▶ [Aufgabe]: Gib aus den Datensätzen unten die Zeilen von der Zeile mit „Can you tell“ bis einschließlich der Zeile mit „0.404282, -0.911904, 2.792955]]“ unverändert aus. Lass dabei die Bilder weg.

▶ [Datensätze zur Aufgabe]:

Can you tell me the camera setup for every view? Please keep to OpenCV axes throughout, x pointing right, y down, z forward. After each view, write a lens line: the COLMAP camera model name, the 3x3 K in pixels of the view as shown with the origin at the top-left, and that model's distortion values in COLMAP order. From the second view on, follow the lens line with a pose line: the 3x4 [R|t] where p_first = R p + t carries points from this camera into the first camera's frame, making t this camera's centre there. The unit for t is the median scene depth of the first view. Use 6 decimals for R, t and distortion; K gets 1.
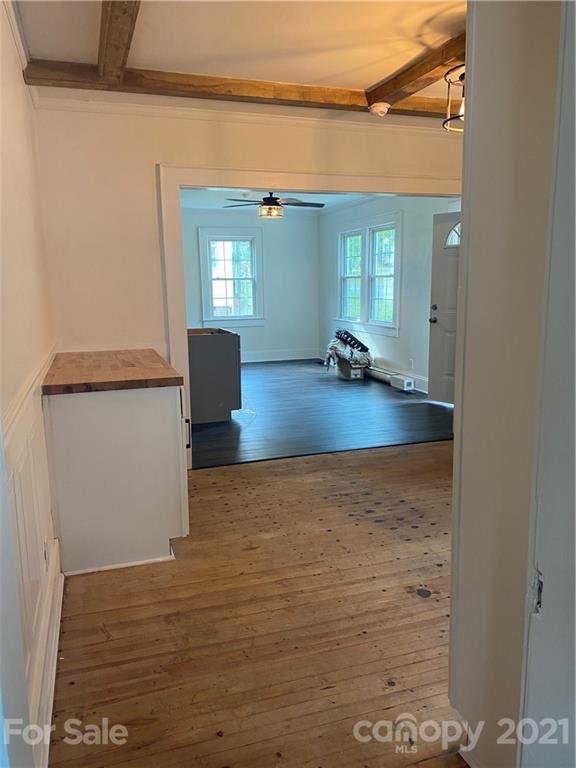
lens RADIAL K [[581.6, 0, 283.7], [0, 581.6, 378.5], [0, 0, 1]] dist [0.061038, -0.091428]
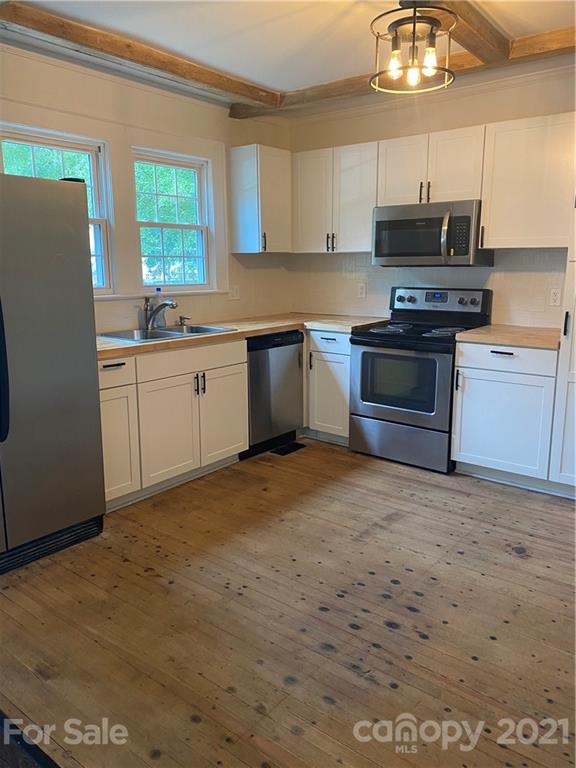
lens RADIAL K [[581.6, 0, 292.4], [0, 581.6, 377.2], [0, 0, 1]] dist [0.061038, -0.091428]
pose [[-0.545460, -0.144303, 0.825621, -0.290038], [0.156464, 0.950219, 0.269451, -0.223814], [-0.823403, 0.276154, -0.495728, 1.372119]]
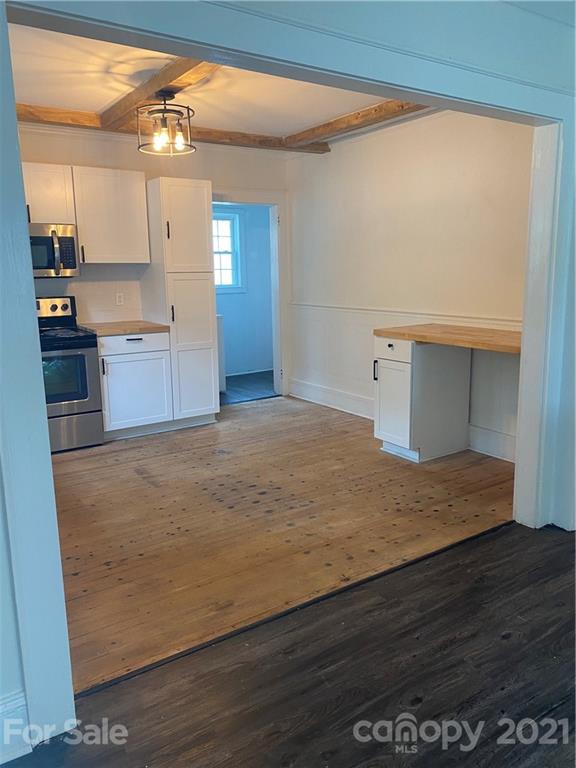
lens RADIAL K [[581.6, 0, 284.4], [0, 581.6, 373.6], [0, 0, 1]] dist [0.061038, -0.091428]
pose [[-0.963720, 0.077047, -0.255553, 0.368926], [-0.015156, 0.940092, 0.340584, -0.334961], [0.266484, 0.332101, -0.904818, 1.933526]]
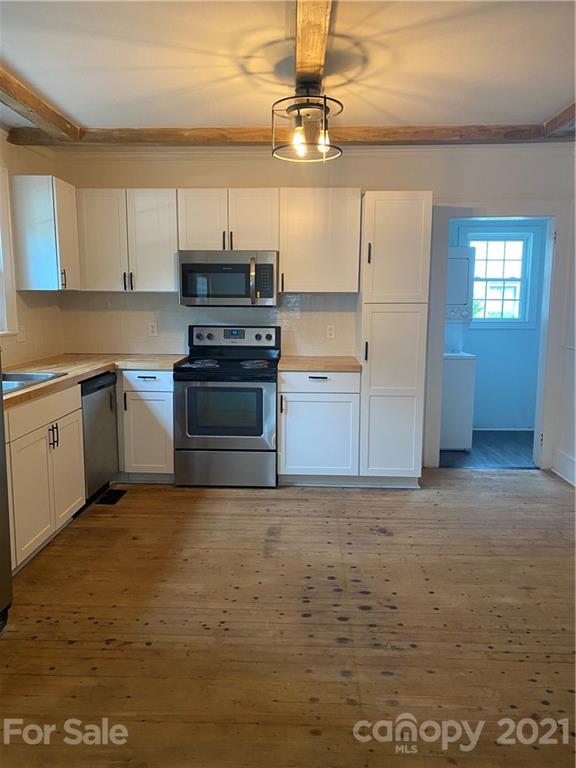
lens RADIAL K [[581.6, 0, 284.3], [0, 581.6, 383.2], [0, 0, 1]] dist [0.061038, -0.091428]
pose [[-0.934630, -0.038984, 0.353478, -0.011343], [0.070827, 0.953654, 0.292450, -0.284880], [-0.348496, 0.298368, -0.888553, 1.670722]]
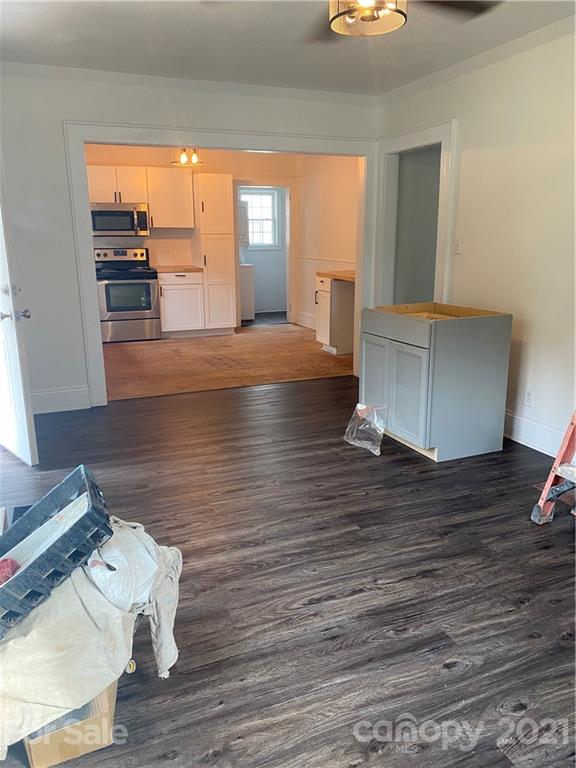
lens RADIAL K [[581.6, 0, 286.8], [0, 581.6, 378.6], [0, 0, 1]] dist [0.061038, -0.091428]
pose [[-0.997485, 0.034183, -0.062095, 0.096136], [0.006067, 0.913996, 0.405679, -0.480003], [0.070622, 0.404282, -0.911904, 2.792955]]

* * *

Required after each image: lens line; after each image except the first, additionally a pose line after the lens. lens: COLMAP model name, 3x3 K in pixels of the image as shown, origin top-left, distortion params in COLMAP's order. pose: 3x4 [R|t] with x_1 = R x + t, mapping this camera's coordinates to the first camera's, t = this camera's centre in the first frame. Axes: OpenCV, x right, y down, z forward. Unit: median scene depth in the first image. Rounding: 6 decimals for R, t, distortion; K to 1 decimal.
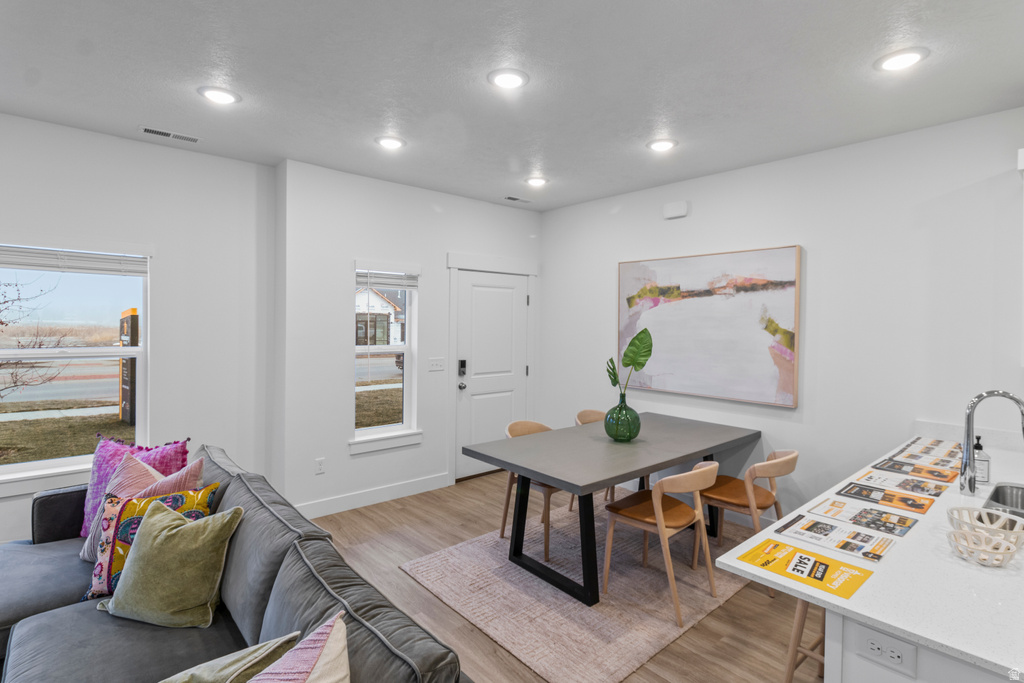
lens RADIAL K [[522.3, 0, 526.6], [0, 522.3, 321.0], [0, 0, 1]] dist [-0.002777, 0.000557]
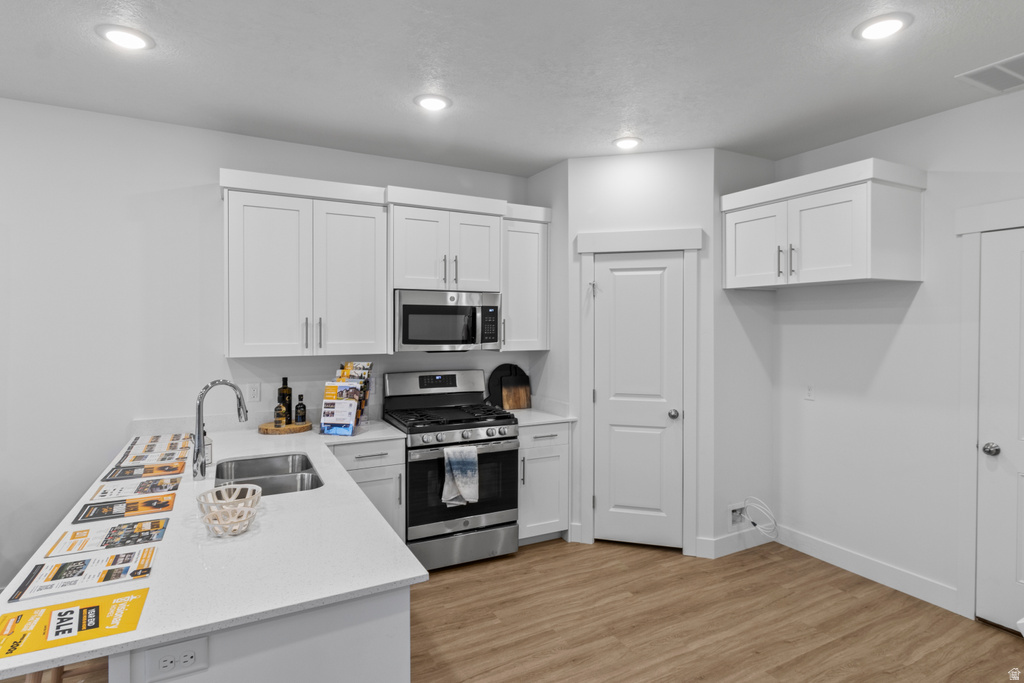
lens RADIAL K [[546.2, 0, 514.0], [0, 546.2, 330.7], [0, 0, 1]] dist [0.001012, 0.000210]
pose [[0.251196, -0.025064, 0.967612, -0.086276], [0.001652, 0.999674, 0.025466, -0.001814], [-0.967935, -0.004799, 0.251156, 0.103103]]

▶ [Lösung]:
Can you tell me the camera setup for every view? Please keep to OpenCV axes throughout, x pointing right, y down, z forward. After each view, write a lens line: the COLMAP camera model name, the 3x3 K in pixels of the view as shown with the origin at the top-left, and that model's distortion values in COLMAP order. From the second view on, follow the lens line with a pose line: the 3x4 [R|t] where p_first = R p + t carries points from this camera into the first camera's frame, making t this camera's centre there. The unit for t is the median scene depth of the first view. Use 6 decimals for R, t and distortion; K gets 1.
lens RADIAL K [[581.6, 0, 283.7], [0, 581.6, 378.5], [0, 0, 1]] dist [0.061038, -0.091428]
lens RADIAL K [[581.6, 0, 292.4], [0, 581.6, 377.2], [0, 0, 1]] dist [0.061038, -0.091428]
pose [[-0.545460, -0.144303, 0.825621, -0.290038], [0.156464, 0.950219, 0.269451, -0.223814], [-0.823403, 0.276154, -0.495728, 1.372119]]
lens RADIAL K [[581.6, 0, 284.4], [0, 581.6, 373.6], [0, 0, 1]] dist [0.061038, -0.091428]
pose [[-0.963720, 0.077047, -0.255553, 0.368926], [-0.015156, 0.940092, 0.340584, -0.334961], [0.266484, 0.332101, -0.904818, 1.933526]]
lens RADIAL K [[581.6, 0, 284.3], [0, 581.6, 383.2], [0, 0, 1]] dist [0.061038, -0.091428]
pose [[-0.934630, -0.038984, 0.353478, -0.011343], [0.070827, 0.953654, 0.292450, -0.284880], [-0.348496, 0.298368, -0.888553, 1.670722]]
lens RADIAL K [[581.6, 0, 286.8], [0, 581.6, 378.6], [0, 0, 1]] dist [0.061038, -0.091428]
pose [[-0.997485, 0.034183, -0.062095, 0.096136], [0.006067, 0.913996, 0.405679, -0.480003], [0.070622, 0.404282, -0.911904, 2.792955]]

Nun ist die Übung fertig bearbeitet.